── DOCUMENT TEXT

With the latest version of SSMS, SSMS 21, there is now integration with Copilot.

In this blog post, we’ll go through the setup step by step, with screenshots, to get everything ready to use Copilot in SSMS.
There is already some official documentation on this, but I believe many people will find it clearer to see everything illustrated.

Copilot is not free: you need an Azure subscription which pays according to the number and complexity of prompts.

I will use the API Key but you can also use Microsoft Entra to authenticate to Azure OpenAI for Copilot in SSMS which is probably safer.

Azure OpenAI Service

To start with, we’ll use the Azure OpenAI service.

Click “Create Azure OpenAI”

Create a Resource group if needed and choose a name.

Leave the “All networks” option selected on the Network pane.

AI Model deployment

Now, In the newly created resource click on “Go to Azure AI Foundry Portal”.

Then, on the left panel choose “Deployments” and click “Deploy model” and select “Deploy base model”.

Select “gpt-4o” and Confirm. It’s the only supported model for now.

Then click on “Customize”.

Here you can modify the name and select a Deployment type.

────
── DATA FOR ANALYSIS

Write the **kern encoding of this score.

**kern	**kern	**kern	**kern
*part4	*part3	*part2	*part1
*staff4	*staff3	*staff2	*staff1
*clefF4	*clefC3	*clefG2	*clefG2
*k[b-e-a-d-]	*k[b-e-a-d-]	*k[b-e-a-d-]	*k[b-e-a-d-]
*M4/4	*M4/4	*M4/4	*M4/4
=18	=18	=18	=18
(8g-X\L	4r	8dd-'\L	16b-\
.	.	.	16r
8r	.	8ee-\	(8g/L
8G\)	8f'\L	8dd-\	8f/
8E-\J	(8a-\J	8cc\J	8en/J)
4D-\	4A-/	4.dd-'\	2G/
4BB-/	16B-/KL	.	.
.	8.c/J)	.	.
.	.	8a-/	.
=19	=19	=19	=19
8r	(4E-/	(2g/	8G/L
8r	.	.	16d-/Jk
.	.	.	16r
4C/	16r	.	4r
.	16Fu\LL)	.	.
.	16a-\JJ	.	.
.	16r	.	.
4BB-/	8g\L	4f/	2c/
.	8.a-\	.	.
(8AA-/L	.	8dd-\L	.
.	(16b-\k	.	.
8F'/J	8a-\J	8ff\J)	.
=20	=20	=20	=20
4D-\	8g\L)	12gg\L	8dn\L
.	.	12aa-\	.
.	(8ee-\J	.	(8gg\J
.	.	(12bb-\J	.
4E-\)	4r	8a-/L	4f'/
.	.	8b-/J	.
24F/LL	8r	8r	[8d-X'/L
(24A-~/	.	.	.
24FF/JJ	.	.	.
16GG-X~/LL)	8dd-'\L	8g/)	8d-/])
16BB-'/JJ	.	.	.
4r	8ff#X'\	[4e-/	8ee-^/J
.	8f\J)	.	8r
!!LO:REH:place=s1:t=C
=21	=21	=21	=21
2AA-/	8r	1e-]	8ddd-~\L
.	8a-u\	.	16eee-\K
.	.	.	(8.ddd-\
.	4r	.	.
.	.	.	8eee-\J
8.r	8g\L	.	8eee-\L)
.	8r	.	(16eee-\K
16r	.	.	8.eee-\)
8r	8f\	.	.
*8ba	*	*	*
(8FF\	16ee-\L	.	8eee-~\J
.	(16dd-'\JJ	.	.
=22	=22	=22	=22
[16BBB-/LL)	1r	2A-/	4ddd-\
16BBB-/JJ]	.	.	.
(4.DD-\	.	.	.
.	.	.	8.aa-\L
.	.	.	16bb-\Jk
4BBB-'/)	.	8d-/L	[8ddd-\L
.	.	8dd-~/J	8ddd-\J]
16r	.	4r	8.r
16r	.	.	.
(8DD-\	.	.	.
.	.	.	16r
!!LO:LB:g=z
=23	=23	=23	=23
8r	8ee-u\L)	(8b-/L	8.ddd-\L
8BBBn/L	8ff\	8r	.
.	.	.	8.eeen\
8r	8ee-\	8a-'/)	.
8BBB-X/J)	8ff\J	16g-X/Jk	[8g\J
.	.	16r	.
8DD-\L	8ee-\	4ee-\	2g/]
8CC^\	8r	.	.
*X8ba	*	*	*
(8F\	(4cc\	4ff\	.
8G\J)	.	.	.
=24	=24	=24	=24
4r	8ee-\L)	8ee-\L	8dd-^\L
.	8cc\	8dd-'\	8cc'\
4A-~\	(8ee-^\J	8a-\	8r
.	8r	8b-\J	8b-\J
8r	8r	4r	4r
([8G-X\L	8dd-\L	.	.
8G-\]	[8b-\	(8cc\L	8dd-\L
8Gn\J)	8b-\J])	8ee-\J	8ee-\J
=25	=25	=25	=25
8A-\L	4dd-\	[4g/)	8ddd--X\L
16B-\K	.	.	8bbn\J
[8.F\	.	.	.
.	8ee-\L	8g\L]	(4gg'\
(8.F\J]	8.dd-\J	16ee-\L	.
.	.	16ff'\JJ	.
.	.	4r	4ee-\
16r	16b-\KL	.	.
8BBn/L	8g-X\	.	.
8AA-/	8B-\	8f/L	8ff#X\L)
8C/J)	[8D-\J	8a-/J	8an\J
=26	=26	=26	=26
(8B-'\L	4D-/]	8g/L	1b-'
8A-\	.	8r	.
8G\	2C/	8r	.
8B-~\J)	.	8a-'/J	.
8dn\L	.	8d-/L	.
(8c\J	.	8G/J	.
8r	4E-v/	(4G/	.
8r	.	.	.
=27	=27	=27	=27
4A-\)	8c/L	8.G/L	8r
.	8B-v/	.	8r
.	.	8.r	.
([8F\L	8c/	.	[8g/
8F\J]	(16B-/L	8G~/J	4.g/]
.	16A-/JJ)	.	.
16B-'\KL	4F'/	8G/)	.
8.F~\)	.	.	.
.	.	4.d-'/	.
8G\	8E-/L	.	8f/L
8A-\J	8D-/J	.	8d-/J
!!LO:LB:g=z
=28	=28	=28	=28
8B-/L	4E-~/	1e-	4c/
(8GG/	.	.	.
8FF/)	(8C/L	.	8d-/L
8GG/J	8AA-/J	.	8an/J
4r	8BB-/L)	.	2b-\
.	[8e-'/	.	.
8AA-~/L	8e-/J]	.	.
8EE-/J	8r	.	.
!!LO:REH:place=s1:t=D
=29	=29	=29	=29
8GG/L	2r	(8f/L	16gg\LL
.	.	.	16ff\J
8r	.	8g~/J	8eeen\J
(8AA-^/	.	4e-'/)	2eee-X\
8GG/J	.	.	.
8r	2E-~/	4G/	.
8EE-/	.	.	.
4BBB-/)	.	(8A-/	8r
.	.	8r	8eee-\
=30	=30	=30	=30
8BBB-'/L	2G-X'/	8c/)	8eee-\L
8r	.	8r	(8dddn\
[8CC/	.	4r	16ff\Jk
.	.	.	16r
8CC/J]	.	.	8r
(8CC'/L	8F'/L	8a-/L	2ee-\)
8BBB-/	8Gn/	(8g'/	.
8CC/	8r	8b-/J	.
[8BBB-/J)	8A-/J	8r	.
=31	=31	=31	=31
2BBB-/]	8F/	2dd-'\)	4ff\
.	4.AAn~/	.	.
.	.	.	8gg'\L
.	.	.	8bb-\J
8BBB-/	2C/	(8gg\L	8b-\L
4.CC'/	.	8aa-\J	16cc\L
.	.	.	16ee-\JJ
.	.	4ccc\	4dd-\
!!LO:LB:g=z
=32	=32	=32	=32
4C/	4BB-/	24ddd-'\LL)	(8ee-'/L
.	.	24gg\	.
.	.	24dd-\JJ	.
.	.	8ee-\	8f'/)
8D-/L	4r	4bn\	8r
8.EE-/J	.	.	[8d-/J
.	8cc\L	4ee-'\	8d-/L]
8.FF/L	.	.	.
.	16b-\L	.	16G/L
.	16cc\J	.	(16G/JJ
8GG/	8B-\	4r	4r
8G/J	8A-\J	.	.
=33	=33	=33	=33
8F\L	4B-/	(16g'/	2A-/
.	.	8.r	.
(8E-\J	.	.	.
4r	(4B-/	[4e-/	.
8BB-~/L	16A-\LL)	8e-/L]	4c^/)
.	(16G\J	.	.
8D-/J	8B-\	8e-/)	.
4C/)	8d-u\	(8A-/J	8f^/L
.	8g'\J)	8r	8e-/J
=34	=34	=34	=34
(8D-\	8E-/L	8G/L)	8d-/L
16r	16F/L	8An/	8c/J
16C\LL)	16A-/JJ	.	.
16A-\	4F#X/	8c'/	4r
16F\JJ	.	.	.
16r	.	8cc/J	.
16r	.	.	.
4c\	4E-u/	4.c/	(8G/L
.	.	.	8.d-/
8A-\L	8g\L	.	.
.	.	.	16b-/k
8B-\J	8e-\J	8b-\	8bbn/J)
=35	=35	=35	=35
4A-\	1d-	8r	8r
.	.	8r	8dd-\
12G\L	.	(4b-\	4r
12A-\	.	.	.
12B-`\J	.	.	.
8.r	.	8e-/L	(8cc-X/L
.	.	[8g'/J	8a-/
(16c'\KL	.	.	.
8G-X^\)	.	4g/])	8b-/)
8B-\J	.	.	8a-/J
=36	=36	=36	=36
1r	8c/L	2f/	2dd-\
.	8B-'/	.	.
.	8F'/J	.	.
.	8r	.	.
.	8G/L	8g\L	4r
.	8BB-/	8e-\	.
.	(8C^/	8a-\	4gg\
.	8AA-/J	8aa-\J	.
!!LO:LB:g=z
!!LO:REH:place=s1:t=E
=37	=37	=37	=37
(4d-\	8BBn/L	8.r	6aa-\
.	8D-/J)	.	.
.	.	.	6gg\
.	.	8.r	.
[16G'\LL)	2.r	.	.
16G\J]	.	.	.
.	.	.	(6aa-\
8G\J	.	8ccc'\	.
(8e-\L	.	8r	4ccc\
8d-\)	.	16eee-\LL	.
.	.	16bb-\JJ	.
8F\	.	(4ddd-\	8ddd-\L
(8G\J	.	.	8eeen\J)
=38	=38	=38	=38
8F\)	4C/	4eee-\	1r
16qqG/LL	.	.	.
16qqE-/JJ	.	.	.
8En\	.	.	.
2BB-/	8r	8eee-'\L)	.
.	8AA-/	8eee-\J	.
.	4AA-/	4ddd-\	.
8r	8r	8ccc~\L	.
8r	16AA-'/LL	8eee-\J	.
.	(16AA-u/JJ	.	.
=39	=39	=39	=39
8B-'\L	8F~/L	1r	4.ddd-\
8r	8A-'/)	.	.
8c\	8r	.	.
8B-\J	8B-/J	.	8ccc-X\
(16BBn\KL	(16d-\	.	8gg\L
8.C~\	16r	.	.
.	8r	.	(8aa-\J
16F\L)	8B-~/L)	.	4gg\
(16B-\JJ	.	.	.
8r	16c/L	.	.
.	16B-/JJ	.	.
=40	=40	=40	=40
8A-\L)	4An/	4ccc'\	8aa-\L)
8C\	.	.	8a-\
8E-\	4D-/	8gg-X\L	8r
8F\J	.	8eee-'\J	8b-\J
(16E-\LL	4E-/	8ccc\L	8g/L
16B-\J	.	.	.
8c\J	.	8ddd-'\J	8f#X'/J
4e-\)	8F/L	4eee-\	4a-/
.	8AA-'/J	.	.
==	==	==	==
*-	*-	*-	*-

────

■ WORK TO COMPLETE
- A) Summarize the SSMS Copilot setup post in two sentences.
- B) Copy the stretch of the SSMS Copilot setup post from "In this blog" through "complexity of prompts.".

■ RESPONSES
- A) SSMS 21 now integrates with Copilot, which requires a paid Azure subscription, and the post walks through the setup step by step using an API key, though Microsoft Entra authentication is also possible and probably safer. The setup creates an Azure OpenAI resource with a resource group and the "All networks" option, then deploys the gpt-4o model, currently the only supported one, through the Azure AI Foundry Portal.

- B)
In this blog post, we’ll go through the setup step by step, with screenshots, to get everything ready to use Copilot in SSMS.
There is already some official documentation on this, but I believe many people will find it clearer to see everything illustrated.

Copilot is not free: you need an Azure subscription which pays according to the number and complexity of prompts.